Revere Ware Parts :: Tea Kettle

Tea Kettle

Small Tea Kettle

The art-deco style Revere Ware tea kettle (stainless steel body, copper bottom, and Bakelite handles) is an iconic part of the Revere Ware line and has been around since the early days of Revere Ware; the earliest evidence we have is from an ad from 1949 that shows the tea kettle as part of the Revere Ware line.

Revere Ware (aka World Kitchen) still produces tea kettles that are much the same as they were back in the vintage days. This is one piece we feel is worth buying new as the quality isn't much different than it used to be. They may not last quite as long (leaking between the stainless body and copper bottom occurs sometimes) but they aren't expensive at just over $20. The main difference is appears to be the thickness of material used. Because you are only heating water in a kettle, the thickness of the copper bottom doesn't matter that much; the copper is more decorative than useful.

Here are instructions for the tea kettle from World Kitchen's tea kettle product page on Amazon.com:

CARE AND USE

  • All Revere cookware can be used on gas and electric coil ranges. Tri-Ply / Encapsulated cookware can also be used on most smooth-top ranges. Consult the owner's manual of your range for recommended cookware.
  • BEFORE USING FOR THE FIRST TIME: Wash cookware thoroughly with hot, soapy water. Rinse and dry.
  • Oven Use: REVERE cookware can be used in a preheated oven. Phenolic handles and knobs can be used in oven up to 350 degrees F or 175 degrees C. DO NOT put in oven when self-cleaning cycle is operating.
  • Clean regularly.

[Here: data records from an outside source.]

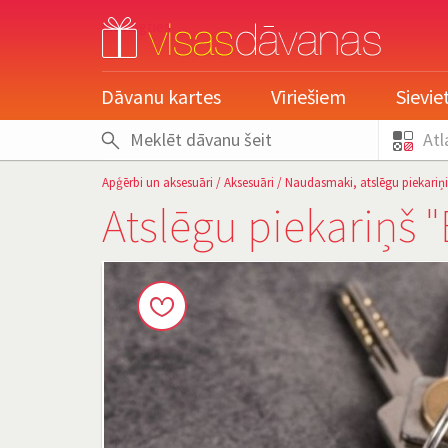
pieslēgties
Dāvanu kartes
Vīriešiem
Sievi
Atl
Apģērbi un aksesuāri
/
Aksesuāri
/
Naudasmaki, atslēgu piekariņi
Atslēgu piekariņš 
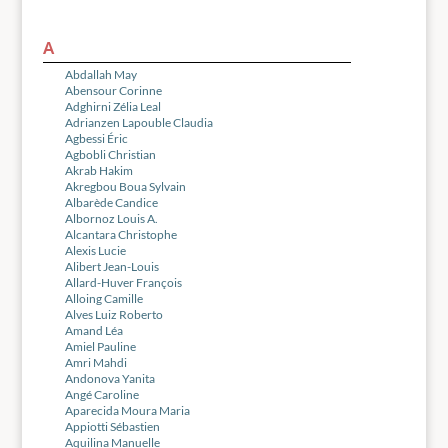
A
Abdallah May
Abensour Corinne
Adghirni Zélia Leal
Adrianzen Lapouble Claudia
Agbessi Éric
Agbobli Christian
Akrab Hakim
Akregbou Boua Sylvain
Albarède Candice
Albornoz Louis A.
Alcantara Christophe
Alexis Lucie
Alibert Jean-Louis
Allard-Huver François
Alloing Camille
Alves Luiz Roberto
Amand Léa
Amiel Pauline
Amri Mahdi
Andonova Yanita
Angé Caroline
Aparecida Moura Maria
Appiotti Sébastien
Aquilina Manuelle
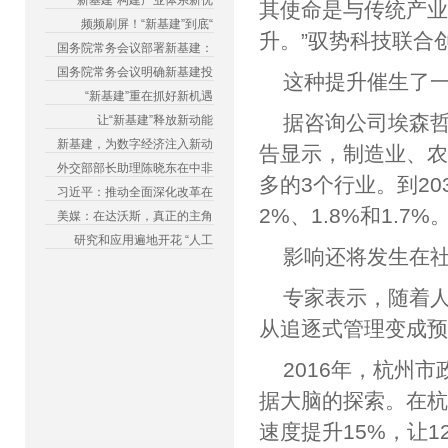
“新基建”构建产业体系新优
其使命是与传统产
频频刷屏！“新基建”到底“
升。”驭势科技联
国务院常务会议部署新基建：
国务院常务会议明确新基建投
这种提升催生了
“新基建”重在抓好新机遇
据咨询公司埃森哲
让“新基建”释放新动能
新基建，为数字经济注入新动
告显示，制造业、
外交部部长助理陈晓东在中非
多的3个行业。到2
习近平：推动全面深化改革在
2%、1.8%和1.
美媒：在达沃斯，真正的主角
研究和应用遍地开花 “人工
影响还将发生
专家表示，随着
从追逐式管理变
2016年，杭州
据大脑的探索。在
速度提升15%，让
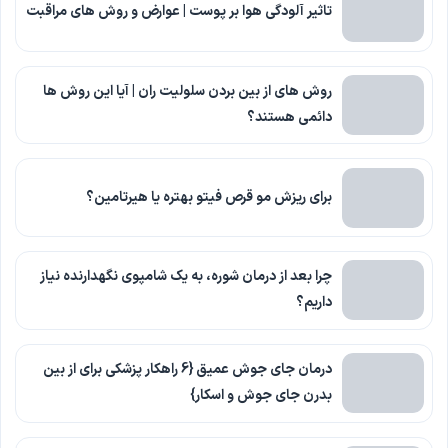
تاثیر آلودگی هوا بر پوست | عوارض و روش های مراقبت
روش های از بین بردن سلولیت ران | آیا این روش ها
دائمی هستند؟
برای ریزش مو قرص فیتو بهتره یا هیرتامین؟
چرا بعد از درمان شوره، به یک شامپوی نگهدارنده نیاز
داریم؟
درمان جای جوش عمیق {6 راهکار پزشکی برای از بین
بدرن جای جوش و اسکار}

Clean lime or mineral deposits by combining equal amounts of water and vinegar in the tea kettle, bring to boil and simmer for 10 minutes. Rinse well. Repeat if necessary.

Grease Stains

Because most people leave their kettles on the stove, it is very common for them to pick up grease splatter from everyday cooking. The grease gets cooked on as you repeatedly heat the kettle and can be hard to get off.

The first thing to try is Bar Keepers Friend, which is very good at removing baked on grease.  If this doesn't work, fill the pan with water and bring to a boil. While the pan is still hot, apply some copper polish or Bar Keepers Friend to the grease stains and scrub them. If you can do this while leaving the water in the pan, pot, or tea kettle, you will get better results. If you can’t, work the grease stains quickly while the pan is hot and repeat the process until the stains are gone. The heat loosens the grease and allows it to come off with very little work.

kettle before

Kettle before

kettle after

Kettle after

Hard Water Deposits in Tea Kettles

This is a very common occurrence with a simple remedy.  To clean simply combine equal amounts of vinegar and water in the tea kettle and simmer for 10 minutes or so until the hard water deposits flake off.  You may need to repeat this treatment.  You can also try simply filling your kettle with a 50/50 vinegar/water mixture and letting it stand overnight.